Homegrown Stain Busters
It only takes a second: You bump into one of your dinner guests, and her wine splatters onto your tablecloth. You overfill your mug with coffee and spill some on your pants. Your puppy doesn’t make it outside in time and … you know the rest. Too often, we assume these stains are permanent -- and we’re wrong.
It may take a while, but almost all stains can be removed from fabric, according to textile experts at Cornell University who tested home remedies for 250 stains. The key ingredients in these treatments include:
- Cool or lukewarm water
- Detergent solution (1 teaspoon mild dishwashing liquid detergent and 1 cup warm water)
- Rubbing alcohol
- Bleach solution (1 teaspoon bleach and 1 tablespoon water)
- White-vinegar solution (2/3 cup water and 1/3 cup vinegar)
- Laundry detergent that contains enzymes (check the label)
The main rules of thumb for stain removal:
- Test a small patch first
- Blot, don’t rub
- Use cool or lukewarm water, not hot
Here’s how to treat some of the most common spills, splashes and splotches:
Black Coffee, Tea, Fruit Juice, Wine
Sponge with water. With an absorbent cloth or paper towel, apply detergent solution. Cover with another towel, moistened with solution. Flush with water, and apply rubbing alcohol. Cover with another towel soaked with alcohol. Change towels as they start to pick up stain. Take another towel, and moisten the stain with enzyme detergent. Cover with a towel soaked in the detergent, and let stand 30 minutes. Flush with water. Apply bleach solution with a medicine dropper (don’t use on wool, silk or spandex) for no more than two minutes, then flush.

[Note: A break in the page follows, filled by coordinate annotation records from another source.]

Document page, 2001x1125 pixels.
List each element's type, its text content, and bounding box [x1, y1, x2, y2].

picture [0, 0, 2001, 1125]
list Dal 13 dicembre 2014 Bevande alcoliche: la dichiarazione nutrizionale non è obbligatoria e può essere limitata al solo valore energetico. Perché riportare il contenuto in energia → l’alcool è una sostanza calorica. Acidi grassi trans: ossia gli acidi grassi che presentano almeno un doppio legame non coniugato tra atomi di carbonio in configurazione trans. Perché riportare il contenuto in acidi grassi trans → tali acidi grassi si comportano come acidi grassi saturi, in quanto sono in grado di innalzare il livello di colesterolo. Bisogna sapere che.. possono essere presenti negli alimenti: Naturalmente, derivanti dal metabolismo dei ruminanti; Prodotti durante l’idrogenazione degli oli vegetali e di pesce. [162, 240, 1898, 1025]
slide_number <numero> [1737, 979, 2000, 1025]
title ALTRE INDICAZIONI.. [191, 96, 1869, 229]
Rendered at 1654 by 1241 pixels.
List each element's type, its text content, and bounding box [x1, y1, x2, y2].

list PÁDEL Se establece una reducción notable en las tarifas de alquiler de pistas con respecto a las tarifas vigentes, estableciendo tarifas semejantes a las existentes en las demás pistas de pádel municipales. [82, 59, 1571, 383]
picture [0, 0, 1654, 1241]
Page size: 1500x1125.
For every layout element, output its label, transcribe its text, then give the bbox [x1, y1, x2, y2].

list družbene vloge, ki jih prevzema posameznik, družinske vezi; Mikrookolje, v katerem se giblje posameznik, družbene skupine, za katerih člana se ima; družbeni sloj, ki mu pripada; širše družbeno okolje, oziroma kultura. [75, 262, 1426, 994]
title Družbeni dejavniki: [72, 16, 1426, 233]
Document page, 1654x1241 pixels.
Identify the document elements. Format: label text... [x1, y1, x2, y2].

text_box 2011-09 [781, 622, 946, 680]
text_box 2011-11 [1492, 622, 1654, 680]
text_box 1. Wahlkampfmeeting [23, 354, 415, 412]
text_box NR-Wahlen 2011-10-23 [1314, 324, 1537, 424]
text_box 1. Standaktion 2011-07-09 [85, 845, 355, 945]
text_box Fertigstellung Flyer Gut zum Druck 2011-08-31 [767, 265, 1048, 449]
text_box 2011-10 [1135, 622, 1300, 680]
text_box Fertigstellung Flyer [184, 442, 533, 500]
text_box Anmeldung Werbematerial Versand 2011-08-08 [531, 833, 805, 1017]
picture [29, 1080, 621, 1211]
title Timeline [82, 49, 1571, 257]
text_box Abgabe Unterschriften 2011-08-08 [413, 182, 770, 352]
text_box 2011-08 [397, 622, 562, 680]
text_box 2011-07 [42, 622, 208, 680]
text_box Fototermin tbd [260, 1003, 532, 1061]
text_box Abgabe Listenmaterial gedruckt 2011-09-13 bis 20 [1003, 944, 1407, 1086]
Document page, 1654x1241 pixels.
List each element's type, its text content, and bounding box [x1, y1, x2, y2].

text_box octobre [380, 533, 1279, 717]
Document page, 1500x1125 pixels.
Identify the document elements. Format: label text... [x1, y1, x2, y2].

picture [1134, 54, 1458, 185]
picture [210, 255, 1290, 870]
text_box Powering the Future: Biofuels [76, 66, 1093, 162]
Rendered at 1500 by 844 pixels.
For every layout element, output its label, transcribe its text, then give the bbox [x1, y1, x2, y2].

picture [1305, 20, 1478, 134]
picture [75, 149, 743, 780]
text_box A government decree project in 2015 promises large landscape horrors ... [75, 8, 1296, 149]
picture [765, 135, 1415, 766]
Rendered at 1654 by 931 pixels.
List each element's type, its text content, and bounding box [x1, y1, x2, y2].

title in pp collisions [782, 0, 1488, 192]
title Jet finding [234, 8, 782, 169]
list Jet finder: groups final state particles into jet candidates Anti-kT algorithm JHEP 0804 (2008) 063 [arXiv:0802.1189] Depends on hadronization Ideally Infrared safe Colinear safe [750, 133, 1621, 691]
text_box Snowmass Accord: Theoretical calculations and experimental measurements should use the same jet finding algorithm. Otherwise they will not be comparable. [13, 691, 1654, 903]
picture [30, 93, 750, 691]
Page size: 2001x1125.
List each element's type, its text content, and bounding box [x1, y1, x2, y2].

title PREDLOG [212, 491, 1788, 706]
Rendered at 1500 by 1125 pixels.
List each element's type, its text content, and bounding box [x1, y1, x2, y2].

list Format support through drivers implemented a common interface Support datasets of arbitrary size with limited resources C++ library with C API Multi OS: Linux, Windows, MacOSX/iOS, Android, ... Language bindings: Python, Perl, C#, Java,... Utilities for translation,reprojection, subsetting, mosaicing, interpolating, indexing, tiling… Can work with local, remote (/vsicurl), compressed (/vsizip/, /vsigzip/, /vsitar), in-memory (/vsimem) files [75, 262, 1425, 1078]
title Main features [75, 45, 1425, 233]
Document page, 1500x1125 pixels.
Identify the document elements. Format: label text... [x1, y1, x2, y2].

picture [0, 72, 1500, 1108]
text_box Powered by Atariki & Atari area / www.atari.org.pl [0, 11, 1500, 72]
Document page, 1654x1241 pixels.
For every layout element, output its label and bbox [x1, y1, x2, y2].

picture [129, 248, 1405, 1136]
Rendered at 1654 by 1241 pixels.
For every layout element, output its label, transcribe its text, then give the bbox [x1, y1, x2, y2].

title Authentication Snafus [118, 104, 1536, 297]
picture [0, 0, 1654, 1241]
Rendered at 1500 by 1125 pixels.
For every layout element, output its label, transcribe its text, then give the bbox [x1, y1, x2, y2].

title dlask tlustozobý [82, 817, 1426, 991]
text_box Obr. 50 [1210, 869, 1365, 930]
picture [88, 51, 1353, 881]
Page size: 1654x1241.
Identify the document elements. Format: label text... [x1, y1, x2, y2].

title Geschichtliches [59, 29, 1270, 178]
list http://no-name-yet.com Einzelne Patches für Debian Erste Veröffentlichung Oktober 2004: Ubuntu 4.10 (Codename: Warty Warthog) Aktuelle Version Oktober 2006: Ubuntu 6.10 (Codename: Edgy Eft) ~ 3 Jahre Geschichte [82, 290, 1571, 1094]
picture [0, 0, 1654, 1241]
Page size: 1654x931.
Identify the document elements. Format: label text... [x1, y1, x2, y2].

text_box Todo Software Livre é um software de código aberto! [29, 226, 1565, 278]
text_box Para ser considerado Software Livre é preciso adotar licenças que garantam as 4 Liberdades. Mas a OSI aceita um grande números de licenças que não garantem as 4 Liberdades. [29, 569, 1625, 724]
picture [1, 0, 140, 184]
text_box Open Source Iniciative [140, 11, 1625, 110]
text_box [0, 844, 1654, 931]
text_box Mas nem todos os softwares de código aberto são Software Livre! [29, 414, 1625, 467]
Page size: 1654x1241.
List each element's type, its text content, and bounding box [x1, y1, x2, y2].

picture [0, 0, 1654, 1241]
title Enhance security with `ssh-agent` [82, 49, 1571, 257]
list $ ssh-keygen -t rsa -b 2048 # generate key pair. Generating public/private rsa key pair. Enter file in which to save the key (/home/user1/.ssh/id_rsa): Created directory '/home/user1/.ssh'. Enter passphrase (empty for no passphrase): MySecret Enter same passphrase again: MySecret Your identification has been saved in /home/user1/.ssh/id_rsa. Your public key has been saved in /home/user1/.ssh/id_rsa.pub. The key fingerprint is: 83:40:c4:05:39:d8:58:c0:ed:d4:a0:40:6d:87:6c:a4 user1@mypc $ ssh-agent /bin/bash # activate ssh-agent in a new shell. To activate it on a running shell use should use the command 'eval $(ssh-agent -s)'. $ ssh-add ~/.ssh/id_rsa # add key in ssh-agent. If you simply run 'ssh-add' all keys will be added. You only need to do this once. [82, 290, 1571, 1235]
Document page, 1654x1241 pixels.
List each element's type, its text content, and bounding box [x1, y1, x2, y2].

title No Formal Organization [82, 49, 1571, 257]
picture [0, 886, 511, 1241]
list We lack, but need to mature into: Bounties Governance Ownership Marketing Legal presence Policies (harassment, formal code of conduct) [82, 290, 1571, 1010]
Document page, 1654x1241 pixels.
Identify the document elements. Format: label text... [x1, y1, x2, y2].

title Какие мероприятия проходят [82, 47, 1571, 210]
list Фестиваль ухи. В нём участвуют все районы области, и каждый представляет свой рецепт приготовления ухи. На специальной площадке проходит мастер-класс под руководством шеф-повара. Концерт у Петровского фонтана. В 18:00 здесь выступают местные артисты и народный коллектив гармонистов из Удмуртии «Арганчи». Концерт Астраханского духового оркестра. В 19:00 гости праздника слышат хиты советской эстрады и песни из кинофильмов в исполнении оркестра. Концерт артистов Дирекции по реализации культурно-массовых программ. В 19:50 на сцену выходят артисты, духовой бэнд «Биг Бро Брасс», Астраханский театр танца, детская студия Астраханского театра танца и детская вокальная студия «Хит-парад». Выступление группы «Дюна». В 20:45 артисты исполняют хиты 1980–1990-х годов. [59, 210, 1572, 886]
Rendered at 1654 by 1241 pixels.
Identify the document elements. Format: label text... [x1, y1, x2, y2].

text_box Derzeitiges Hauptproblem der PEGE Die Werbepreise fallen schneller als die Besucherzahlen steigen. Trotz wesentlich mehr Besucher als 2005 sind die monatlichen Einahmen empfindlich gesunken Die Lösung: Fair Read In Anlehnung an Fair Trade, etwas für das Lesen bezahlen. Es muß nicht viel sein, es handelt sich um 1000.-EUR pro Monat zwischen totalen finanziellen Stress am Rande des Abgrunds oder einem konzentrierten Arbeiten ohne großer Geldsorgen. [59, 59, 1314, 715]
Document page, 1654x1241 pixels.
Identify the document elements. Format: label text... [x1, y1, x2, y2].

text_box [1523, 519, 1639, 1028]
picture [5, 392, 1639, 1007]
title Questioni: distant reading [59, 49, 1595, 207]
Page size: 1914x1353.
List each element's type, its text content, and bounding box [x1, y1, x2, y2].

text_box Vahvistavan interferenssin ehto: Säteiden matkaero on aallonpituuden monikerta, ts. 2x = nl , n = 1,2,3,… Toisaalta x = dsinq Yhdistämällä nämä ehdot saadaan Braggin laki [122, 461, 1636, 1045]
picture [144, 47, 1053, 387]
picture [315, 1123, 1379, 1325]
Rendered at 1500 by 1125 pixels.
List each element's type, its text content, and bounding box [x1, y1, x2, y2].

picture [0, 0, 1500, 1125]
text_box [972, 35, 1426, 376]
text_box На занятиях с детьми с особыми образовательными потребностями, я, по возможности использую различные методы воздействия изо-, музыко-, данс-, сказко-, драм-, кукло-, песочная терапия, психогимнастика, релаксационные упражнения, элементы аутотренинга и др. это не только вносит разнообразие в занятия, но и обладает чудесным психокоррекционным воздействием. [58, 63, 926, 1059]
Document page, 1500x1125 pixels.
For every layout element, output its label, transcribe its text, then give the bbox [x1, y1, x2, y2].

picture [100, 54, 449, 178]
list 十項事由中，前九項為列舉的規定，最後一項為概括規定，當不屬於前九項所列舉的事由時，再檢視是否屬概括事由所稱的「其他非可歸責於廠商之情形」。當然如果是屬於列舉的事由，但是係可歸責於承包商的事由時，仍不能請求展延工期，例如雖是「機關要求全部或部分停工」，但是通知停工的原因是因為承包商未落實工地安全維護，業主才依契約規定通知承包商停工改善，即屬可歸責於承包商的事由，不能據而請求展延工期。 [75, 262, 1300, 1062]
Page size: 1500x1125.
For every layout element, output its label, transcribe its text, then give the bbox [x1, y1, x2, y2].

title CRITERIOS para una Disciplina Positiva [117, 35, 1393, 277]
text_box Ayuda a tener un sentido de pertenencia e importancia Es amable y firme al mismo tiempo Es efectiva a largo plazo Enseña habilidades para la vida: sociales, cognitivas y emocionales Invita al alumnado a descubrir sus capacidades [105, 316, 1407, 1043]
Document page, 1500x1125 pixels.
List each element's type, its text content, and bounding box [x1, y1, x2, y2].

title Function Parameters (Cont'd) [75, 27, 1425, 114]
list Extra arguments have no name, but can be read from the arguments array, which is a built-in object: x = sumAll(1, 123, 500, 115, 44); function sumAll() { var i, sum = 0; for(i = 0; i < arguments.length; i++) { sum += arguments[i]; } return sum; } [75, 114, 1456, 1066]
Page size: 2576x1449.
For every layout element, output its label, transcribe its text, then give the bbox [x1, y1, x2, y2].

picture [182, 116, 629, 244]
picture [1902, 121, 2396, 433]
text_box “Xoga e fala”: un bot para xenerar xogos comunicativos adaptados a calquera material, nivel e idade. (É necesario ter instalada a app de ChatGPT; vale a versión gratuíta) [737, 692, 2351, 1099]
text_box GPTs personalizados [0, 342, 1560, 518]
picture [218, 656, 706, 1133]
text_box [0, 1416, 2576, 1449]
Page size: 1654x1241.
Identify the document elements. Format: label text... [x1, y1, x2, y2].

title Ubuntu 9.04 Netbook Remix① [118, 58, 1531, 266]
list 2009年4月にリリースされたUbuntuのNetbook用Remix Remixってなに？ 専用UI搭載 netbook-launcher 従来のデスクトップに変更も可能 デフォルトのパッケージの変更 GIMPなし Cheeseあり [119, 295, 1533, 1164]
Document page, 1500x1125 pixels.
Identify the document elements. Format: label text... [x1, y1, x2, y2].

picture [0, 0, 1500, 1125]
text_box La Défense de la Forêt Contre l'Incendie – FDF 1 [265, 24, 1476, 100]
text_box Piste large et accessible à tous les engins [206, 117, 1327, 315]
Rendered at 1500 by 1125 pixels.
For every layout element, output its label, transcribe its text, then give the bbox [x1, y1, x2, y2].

(You may have to repeat). Apply vinegar solution, and flush again.
Dairy, Ketchup, Gravy, Sauces, Salad Dressing
Sponge with dry-cleaning solvent (sold in supermarkets, drug stores or hardware stores), keeping an absorbent cloth or paper towel underneath. Cover with another towel dampened with dry spotter (mix one part coconut or mineral oil to eight parts dry-cleaning solvent). Change towels as they pick up stain. Flush with dry-cleaning solvent, and let dry. Using a medicine dropper, apply detergent mixed with a few drops of ammonia. Flush with water. Apply bleach solution with a medicine dropper (don’t use on wool, silk or spandex) for no more than two minutes, and flush with water. (You may need to repeat.) Apply vinegar solution and flush with water.
Blot up as much stain as possible, and place an absorbent cloth or paper towel underneath. Place another towel moist with enzyme detergent over stain for 30 minutes. Flush with water. Flush with ammonia solution (1 tablespoon ammonia and 1/2 cup of water). Flush with water, and blot. Flush with vinegar solution. Flush with water, and blot. If stain isn’t completely removed, use a medicine dropper to bleach with hydrogen peroxide (3 percent). Add a drop of ammonia, and flush with water.
If your home remedy doesn’t work, you may have to pay for a professional cleaning job. But more often than not, you can remove stains on your own -- for a lot less.